We consider discrete Sturm–Liouville-type equations of the form

We present a theory of asymptotic properties of solutions which allows us to control the degree of approximation. Namely, we establish conditions under which for a given sequence y which solves the equation \(\varDelta (r_n\varDelta y_n)=b_n\), the above equation possesses a solution x with the property \(x_n=y_n+\mathrm {o}(u_n)\), where u is a given positive, nonincreasing sequence. The obtained results are applied to the study of asymptotically periodic solutions.
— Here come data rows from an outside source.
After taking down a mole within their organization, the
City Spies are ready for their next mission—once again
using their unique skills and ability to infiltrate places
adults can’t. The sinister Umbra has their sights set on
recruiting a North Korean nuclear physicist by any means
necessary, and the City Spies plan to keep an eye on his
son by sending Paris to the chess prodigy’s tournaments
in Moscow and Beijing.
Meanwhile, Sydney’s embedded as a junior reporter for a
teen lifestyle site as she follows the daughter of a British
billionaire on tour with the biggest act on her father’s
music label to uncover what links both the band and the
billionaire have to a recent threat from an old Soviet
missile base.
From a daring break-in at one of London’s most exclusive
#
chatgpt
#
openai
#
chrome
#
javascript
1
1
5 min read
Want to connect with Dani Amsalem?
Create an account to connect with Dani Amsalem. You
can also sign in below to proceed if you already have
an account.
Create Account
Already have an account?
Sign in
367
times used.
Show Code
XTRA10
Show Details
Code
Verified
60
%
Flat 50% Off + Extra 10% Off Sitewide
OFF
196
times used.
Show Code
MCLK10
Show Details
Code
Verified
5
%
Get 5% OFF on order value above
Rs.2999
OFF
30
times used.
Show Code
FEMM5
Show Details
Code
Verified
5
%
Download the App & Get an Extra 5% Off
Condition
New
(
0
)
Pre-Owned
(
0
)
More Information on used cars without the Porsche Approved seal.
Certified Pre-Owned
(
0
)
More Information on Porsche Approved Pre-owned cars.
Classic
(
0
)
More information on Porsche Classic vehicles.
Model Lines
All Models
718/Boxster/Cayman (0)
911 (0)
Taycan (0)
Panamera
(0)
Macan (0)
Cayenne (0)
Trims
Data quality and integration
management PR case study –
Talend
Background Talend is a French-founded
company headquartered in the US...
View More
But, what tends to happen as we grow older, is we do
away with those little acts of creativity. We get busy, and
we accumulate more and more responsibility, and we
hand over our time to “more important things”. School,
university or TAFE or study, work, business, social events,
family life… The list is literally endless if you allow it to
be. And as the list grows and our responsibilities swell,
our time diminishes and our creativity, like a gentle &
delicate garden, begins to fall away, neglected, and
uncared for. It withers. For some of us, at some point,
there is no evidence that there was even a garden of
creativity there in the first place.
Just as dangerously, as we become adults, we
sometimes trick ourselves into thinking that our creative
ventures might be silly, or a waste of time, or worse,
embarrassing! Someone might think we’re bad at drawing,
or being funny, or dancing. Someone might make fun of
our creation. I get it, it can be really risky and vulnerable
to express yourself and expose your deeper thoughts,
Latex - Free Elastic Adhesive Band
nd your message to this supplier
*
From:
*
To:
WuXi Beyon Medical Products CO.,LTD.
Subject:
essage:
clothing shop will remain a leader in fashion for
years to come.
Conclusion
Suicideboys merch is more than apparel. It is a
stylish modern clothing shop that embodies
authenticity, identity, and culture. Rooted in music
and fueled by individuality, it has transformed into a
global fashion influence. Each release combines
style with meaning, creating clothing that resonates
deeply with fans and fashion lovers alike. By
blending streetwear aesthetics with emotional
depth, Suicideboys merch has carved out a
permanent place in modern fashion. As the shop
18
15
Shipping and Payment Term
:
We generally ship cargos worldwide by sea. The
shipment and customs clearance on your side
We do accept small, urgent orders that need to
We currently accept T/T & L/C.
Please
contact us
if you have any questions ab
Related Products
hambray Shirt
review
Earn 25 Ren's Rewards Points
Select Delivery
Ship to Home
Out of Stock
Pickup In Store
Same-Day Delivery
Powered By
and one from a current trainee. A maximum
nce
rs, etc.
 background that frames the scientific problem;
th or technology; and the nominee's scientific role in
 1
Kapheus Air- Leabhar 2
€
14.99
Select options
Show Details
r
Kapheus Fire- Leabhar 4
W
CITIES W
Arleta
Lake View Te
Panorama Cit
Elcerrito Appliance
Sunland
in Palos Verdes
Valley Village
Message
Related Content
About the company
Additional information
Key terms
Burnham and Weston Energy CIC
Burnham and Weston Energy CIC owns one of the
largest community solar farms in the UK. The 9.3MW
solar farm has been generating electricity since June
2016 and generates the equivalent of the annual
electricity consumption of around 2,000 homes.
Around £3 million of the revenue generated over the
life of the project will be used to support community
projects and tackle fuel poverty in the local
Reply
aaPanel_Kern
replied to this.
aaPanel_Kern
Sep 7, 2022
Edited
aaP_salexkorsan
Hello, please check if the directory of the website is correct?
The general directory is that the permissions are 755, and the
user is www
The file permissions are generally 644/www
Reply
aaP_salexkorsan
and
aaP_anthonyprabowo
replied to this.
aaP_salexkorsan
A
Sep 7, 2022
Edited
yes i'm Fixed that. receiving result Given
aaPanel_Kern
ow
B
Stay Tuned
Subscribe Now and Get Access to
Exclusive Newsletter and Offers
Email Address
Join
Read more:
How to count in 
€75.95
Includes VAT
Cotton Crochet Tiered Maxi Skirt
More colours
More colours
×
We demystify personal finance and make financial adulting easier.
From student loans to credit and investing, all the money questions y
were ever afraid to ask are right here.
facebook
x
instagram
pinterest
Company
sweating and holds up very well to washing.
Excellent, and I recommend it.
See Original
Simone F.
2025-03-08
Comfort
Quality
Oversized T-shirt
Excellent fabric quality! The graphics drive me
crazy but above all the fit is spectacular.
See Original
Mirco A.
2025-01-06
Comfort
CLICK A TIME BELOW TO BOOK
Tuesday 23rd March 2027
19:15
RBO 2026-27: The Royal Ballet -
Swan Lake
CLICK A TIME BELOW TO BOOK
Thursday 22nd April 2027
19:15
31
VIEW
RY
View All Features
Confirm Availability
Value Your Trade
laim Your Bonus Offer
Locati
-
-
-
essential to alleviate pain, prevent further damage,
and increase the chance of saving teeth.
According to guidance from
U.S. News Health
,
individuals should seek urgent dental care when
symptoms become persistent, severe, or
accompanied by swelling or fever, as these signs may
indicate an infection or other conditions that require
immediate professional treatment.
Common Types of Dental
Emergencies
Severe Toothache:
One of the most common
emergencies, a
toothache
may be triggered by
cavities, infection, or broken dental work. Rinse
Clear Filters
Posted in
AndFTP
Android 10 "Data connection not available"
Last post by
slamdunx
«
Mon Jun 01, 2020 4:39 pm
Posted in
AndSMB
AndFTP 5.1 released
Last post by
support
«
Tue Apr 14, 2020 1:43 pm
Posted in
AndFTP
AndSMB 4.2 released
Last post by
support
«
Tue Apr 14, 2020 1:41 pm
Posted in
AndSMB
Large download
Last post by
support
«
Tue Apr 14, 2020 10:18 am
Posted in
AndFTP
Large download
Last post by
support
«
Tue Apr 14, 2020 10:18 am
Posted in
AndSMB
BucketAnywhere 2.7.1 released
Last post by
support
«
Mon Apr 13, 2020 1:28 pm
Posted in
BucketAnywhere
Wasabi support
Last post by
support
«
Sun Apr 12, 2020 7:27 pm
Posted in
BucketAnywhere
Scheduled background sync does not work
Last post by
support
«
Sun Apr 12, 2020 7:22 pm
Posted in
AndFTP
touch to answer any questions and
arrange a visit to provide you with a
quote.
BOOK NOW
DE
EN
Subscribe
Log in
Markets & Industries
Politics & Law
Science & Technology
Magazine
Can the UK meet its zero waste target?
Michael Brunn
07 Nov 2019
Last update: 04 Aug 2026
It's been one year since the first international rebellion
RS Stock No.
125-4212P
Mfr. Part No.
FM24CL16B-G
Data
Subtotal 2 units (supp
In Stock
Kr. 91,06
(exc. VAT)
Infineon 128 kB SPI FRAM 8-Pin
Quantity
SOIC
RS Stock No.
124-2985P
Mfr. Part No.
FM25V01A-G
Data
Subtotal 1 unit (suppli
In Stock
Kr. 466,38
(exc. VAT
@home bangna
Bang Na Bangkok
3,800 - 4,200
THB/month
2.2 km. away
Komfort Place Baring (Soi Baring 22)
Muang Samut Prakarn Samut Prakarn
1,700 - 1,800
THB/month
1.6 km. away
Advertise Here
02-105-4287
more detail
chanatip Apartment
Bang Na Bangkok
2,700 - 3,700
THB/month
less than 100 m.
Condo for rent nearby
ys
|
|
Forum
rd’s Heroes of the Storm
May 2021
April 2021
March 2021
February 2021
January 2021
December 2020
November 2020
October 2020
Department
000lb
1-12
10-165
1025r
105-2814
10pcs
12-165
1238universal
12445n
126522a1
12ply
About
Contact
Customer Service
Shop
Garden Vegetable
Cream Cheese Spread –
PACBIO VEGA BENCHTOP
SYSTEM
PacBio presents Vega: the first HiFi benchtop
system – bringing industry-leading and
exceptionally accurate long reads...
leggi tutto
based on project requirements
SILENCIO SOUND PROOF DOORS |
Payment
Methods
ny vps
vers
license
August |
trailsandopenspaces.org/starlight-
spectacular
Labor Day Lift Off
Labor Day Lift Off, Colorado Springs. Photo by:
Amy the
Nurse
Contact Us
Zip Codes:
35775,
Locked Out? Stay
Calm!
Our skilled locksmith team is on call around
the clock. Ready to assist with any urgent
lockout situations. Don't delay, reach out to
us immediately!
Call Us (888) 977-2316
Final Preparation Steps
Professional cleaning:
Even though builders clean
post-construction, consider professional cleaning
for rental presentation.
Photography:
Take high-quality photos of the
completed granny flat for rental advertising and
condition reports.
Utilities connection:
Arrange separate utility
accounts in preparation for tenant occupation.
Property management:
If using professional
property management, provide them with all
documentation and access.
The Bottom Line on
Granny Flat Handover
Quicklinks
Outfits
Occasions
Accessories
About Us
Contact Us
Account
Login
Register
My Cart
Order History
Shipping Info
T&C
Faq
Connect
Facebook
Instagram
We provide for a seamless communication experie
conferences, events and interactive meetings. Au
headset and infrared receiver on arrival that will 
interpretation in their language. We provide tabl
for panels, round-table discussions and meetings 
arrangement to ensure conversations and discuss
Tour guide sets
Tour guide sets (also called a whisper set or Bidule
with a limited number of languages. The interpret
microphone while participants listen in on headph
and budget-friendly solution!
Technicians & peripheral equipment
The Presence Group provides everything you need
Moreover, these results also allow us to obtain some nonoscillation criteria for the classical Sturm–Liouville equation.

我们考虑以下形式的离散Sturm–Liouville型方程

我们提出了一种解决方案的渐近性质的理论，它使我们能够控制近似度。即，我们建立在何种条件下对于给定的序列ÿ解决了方程\（\ varDelta（r_n \ varDelta y_n）= B_N \） ，上面的方程具有的溶液X与属性\（x_n = y_n + \ mathrm {Ó }（u_n）\），其中u是给定的正数（不增加）。所得结果用于渐近周期解的研究。此外，这些结果还使我们能够获得一些经典Sturm-Liouville方程的非振动准则。